As we saw in the preceding section, the 90% confidence interval for five 5-shot groups is (0.81, 1.20). This means, for example: if we measure an average 5x5 extreme spread of 1.0MOA then, nine times out of ten, we would expect that same shooter, gun, and ammunition to produce five 5-shot groups measuring between (0.8MOA, 1.2MOA).

How efficient is this test protocol? From Closed Form Precision we know that the best precision estimator for a symmetric bivariate process is the Rayleigh estimator, so using Media:RayleighEstimatorQuantile.c we simulated quantile curves for that as well: Media:RayleighEstimatorQuantiles.xls provides quantiles for groups ranging from 2 to 50 shots. From these data we can see that the 5% and 95% quantiles of the Rayleigh estimator reach the confidence range (0.81, 1.20) – the range the NRA protocol achieves with 25 shots – after just 19 shots. I.e.,

- Following the best estimation methodology you can measure precision as effectively as the NRA protocol does but use only 3/4 as many bullets.
- Following the NRA protocol you’re spending 32% more ammo than necessary to get the same precision estimates.

(Granted, unless you have an electronic target, it’s easier to measure and average 5 extreme spreads in the field than to measure the radius of each shot and compute the corrected sum of squares, so that trade-off may be worthwhile.)

### Example: Statistical Inference

I have two loads for a rifle, Load A and Load B, and I want to determine with 90% confidence whether one is more precise than the other. Even though it's not the most statistically efficient approach I've decided it'll be easiest to shoot five-shot groups and just measure the extreme spreads. So I shoot a group of each, collect my targets, and find Load A had an extreme spread of 1.45" while Load B was only 0.60". I look up the normalized 90% confidence ranges for extreme spread of a 5-shot group (which are listed in the table above) and calculate the confidence intervals:

- Load A is 1.45" × (0.59, 1.47) = (0.86, 2.13) inches
- Load B is 0.60" × (0.59, 1.47) = (0.35, 0.88) inches

Because the confidence intervals overlap *I cannot reject the hypothesis that these loads are equally precise*.

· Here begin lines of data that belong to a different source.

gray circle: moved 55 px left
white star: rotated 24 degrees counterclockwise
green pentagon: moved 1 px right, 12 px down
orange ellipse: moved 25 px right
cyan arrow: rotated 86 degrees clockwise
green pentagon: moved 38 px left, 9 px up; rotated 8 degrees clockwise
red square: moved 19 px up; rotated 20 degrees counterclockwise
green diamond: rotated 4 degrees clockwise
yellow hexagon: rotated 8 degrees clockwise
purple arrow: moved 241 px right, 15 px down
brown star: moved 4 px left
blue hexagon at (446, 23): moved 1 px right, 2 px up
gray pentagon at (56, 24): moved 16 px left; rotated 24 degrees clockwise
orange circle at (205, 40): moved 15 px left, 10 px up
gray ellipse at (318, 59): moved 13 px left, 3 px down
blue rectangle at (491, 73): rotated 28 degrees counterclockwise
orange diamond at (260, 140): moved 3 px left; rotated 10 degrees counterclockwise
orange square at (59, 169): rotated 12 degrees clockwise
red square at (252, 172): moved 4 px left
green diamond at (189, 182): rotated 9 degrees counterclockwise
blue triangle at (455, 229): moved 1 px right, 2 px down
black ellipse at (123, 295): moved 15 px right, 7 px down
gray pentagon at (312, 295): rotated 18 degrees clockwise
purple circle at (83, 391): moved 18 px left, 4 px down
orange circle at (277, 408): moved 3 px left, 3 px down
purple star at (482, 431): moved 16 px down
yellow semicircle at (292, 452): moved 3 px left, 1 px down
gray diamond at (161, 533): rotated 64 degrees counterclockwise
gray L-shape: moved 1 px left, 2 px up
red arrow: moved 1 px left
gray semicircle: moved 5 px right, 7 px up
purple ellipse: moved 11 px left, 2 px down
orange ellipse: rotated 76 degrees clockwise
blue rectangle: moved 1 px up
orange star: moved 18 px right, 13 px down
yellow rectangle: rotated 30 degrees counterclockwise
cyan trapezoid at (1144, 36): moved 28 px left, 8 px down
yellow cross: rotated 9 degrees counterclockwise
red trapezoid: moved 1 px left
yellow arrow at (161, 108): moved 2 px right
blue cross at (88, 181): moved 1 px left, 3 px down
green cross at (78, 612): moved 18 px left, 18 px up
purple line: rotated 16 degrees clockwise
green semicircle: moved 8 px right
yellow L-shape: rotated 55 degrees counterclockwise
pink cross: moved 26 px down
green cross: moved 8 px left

Knowing that a 5-shot sample is not very significant, I shoot four more 5-shot groups of each load and average the extreme spreads. Load A averages 1.30" and Load B averages 0.80". Now that I have an average extreme spread of five 5-shot groups the normalized confidence interval has shrunk:

- Load A is 1.30" × (0.81, 1.20) = (1.05, 1.56) inches
- Load B is 0.80" × (0.81, 1.20) = (0.65, 0.96) inches

In this case the confidence intervals do not overlap, so we can say with 90% confidence that Load B is more precise than Load A.